Re: Re: Getting simple answers from Reduce, ComplexExpand and FullSimplify

• To: mathgroup at smc.vnet.net
• Subject: [mg57904] Re: [mg57868] Re: Getting simple answers from Reduce, ComplexExpand and FullSimplify
• From: Pratik Desai <pdesai1 at umbc.edu>
• Date: Sun, 12 Jun 2005 04:34:26 -0400 (EDT)
• References: <d893st\$t26\$1@smc.vnet.net> <200506110735.DAA16772@smc.vnet.net>
• Sender: owner-wri-mathgroup at wolfram.com

Hugh Goyder wrote:

>ex = 2 Cos[z] + I a Sin[z];
>
>
>InputForm[Reduce[{0 == ex // TrigToExp, 0 < a < 1}, z]]
>
>C[1] \[Element] Integers && Inequality[0, Less, a, Less, 1] &&
>z == (-I/2)*((2*I)*Pi*C[1] + Log[(-2 + a)/(2 + a)])
>
>Two points are interesting.
>
>    1.  I used ComplexExpand on the output of Reduce and got a different and
>incomprehensible answer compared to Andrzej Kozlowski and Pratik Desai who
>used ComplexExpand and TrigToExp, respectively, on the input to Reduce and
>got a simple answer. Is this obvious from the way Reduce works or does one
>get this by trial-and-error and tinkering? (I don't  like tinkering I don't
>

>think you can really learn and understand by tinkering with computation.)
>
>
I beg to differ, you can learn a lot by tinkering, atleast you get a
feel for what the software is doing compared to what it is supposed to
do, your problem is a great example of it. I think what works for me is
to follow your intuition, just like solving it by hand , and once you
have enough experience you get better at it.

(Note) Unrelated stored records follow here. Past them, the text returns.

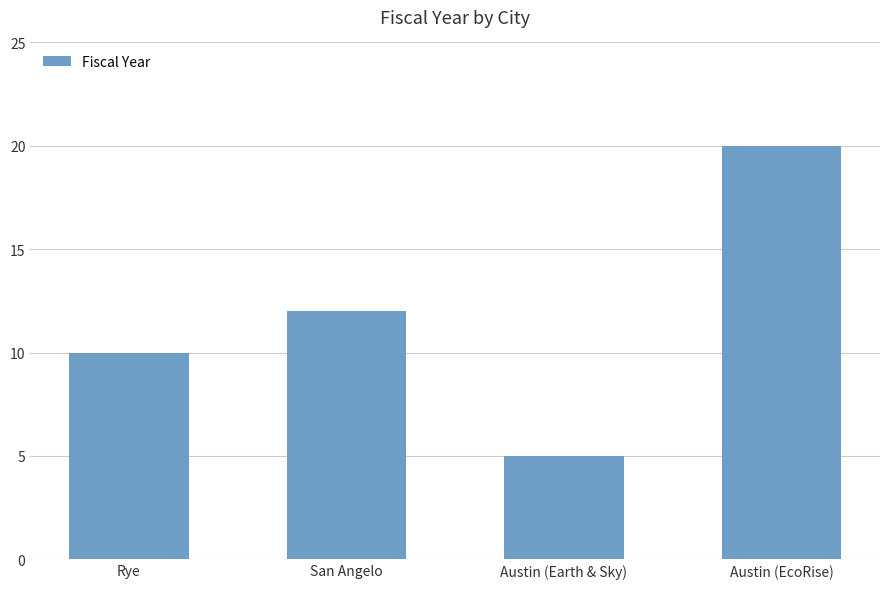

At which label is the value closest to 12?

San Angelo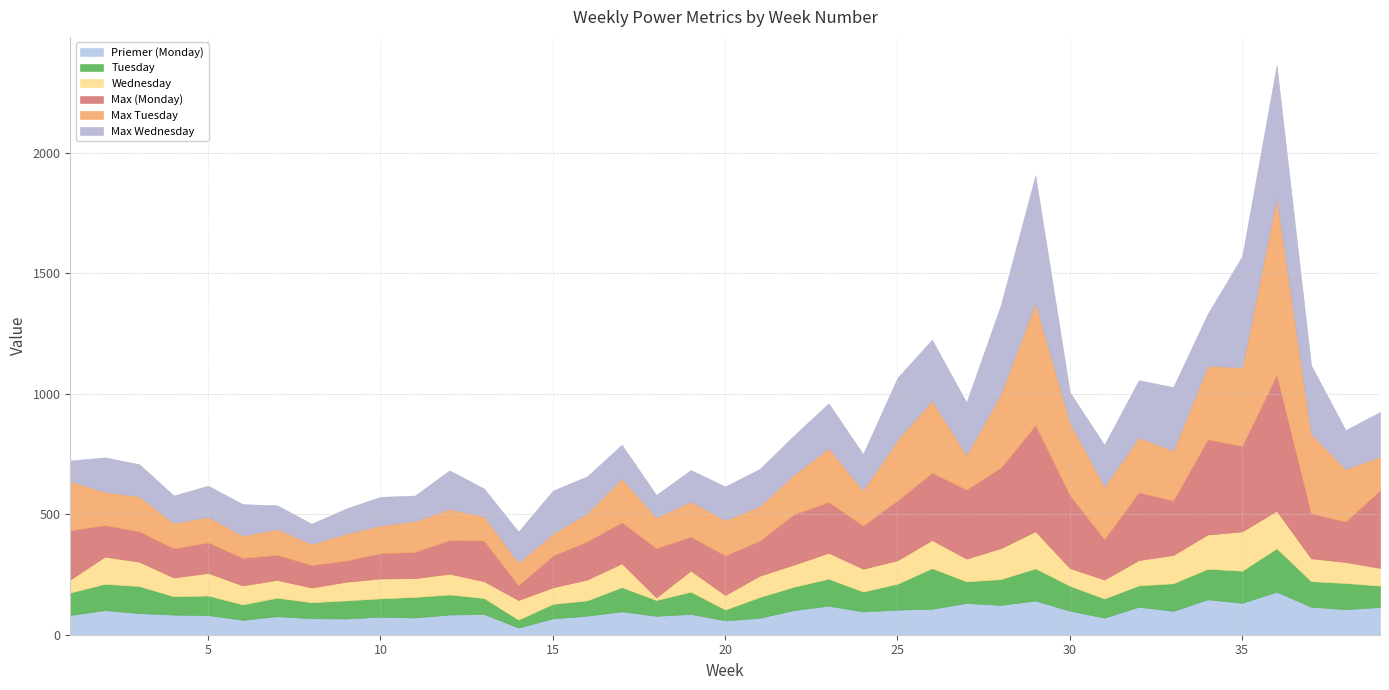

Reading right to left, what are all the values shown in this chart?

Priemer (Monday): 39=114.6	38=106.1	37=116.0	36=178.4	35=132.7	34=146.9	33=99.0	32=116.0	31=70.8	30=99.8	29=141.9	28=123.7	27=131.6	26=107.6	25=104.1	24=96.4	23=120.2	22=102.4	21=69.9	20=59.7	19=86.2	18=78.3	17=97.0	16=78.9	15=67.7	14=29.5	13=86.0	12=83.7	11=71.4	10=74.7	9=67.3	8=68.5	7=76.7	6=61.7	5=81.2	4=83.5	3=89.8	2=102.0	1=81.7
Tuesday: 39=89.1	38=108.5	37=106.1	36=180.2	35=133.0	34=126.8	33=114.2	32=88.9	31=79.3	30=103.3	29=133.4	28=107.0	27=89.8	26=168.6	25=107.5	24=82.5	23=112.1	22=96.9	21=86.3	20=44.7	19=92.2	18=65.5	17=100.3	16=63.5	15=60.1	14=33.1	13=66.3	12=83.3	11=85.5	10=76.2	9=75.0	8=66.1	7=76.8	6=63.8	5=81.5	4=76.1	3=112.2	2=109.2	1=93.3
Wednesday: 39=73.4	38=87.3	37=95.0	36=156.0	35=163.3	34=142.4	33=117.8	32=105.0	31=78.8	30=73.4	29=154.0	28=128.7	27=94.5	26=117.0	25=97.4	24=94.9	23=107.9	22=92.1	21=88.7	20=60.4	19=87.8	18=11.0	17=99.0	16=86.8	15=68.6	14=81.3	13=70.0	12=86.2	11=77.9	10=82.5	9=77.3	8=61.3	7=73.8	6=79.1	5=93.7	4=77.8	3=101.2	2=112.8	1=54.4
Max (Monday): 39=322.3	38=168.0	37=186.5	36=563.4	35=354.9	34=395.2	33=225.7	32=281.2	31=167.2	30=302.3	29=440.5	28=334.5	27=286.4	26=279.2	25=248.4	24=178.9	23=210.9	22=209.1	21=145.3	20=164.0	19=140.8	18=204.2	17=170.6	16=158.5	15=131.7	14=61.3	13=168.5	12=139.9	11=108.6	10=105.2	9=88.2	8=93.4	7=104.0	6=114.3	5=126.7	4=121.2	3=126.0	2=130.8	1=203.9
Max Tuesday: 39=139.2	38=218.2	37=330.5	36=736.3	35=326.8	34=305.0	33=207.7	32=228.4	31=219.2	30=302.9	29=506.9	28=307.5	27=143.9	26=300.0	25=253.1	24=146.5	23=223.4	22=164.7	21=143.7	20=146.6	19=146.3	18=128.3	17=181.6	16=117.4	15=91.4	14=95.1	13=100.7	12=129.0	11=128.3	10=115.0	9=111.4	8=87.5	7=107.5	6=92.2	5=105.8	4=104.8	3=145.1	2=137.8	1=204.6
Max Wednesday: 39=186.5	38=161.9	37=285.2	36=549.8	35=461.0	34=216.2	33=263.9	32=237.5	31=173.3	30=125.0	29=530.8	28=368.7	27=218.6	26=252.6	25=257.1	24=150.9	23=186.4	22=162.7	21=154.6	20=140.3	19=130.6	18=93.0	17=140.7	16=153.2	15=178.8	14=127.9	13=115.9	12=160.6	11=105.9	10=119.1	9=104.5	8=84.2	7=98.8	6=131.1	5=130.0	4=114.8	3=134.0	2=143.8	1=85.6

>    2. I note that Reduce sometimes generates a constant, C[1],  that is an
>element of the Integers and also has Im[C[1]] == 0. I know that there are
>Gaussian Integers but I would have thought that the definition of Integers
>in Mathematica would be restricted to real integers.
>
>    Thanks
>
>    Hugh Goyder
>"Hugh Goyder" <h.g.d.goyder at cranfield.ac.uk> wrote in message
>news:d893st\$t26\$1 at smc.vnet.net...
>
>
>>Below the expression ex has roots, rts, where n in an integer and the
>>constant a is in the interval 0 < a <1. We may check this using
>>
>>
>FullSimplify
>
>
>>as follows.
>>
>>
>>
>>ex=2 Cos[z]+I a Sin[z];
>>
>>rts=z ->Pi(2n-1)/2 + I Log[(2+a)/(2-a)]/2;
>>
>>FullSimplify[0 == ex/.rts,Element[n,Integers]]
>>
>>
>>
>>My problem is to try and deduce the roots using computer algebra rather
>>
>>
>than
>
>
>>by hand. (I also have other expressions I would like to work on.) My
>>
>>
>attempt
>
>
>>at using Reduce is partially successful but leads to unfamiliar, and
>>difficult to interpret, ArcTanh functions
>>
>>Reduce[{ex == 0,0<a<1},z]
>>
>>An attempt with FullSimplify and ComplexExpand to crack the ArcTanh
>>
>>
>function
>
>
>>is again partially successful in giving the imaginary part I require.
>>However, I am stuck with Arg functions with complex arguments. The Arg
>>Functions are just equal to -Pi/2 but I cannot crack them further. Any
>>suggestions for simplifying the output from Reduce so that I get the
>>
>>
>simple
>
>
>>form I guessed at the start? Alternativly, are there more methods for
>>simplifing the complex output?
>>
>>
>>
>>FullSimplify[ComplexExpand[(2*I)*ArcTanh[a/2+(I/2)*Sqrt[4-a^2]]],{0<a<1}]
>>
>>FullSimplify[ComplexExpand[Arg[2-a-I Sqrt[4-a^2]]-Arg[
>>
>>2+a+I Sqrt[4-a^2]]],{0<a<1}]
>>
>>
>>
>>Thanks
>>
>>Hugh Goyder
>>
>>
>>
>>
>
>
>
>

--
Pratik Desai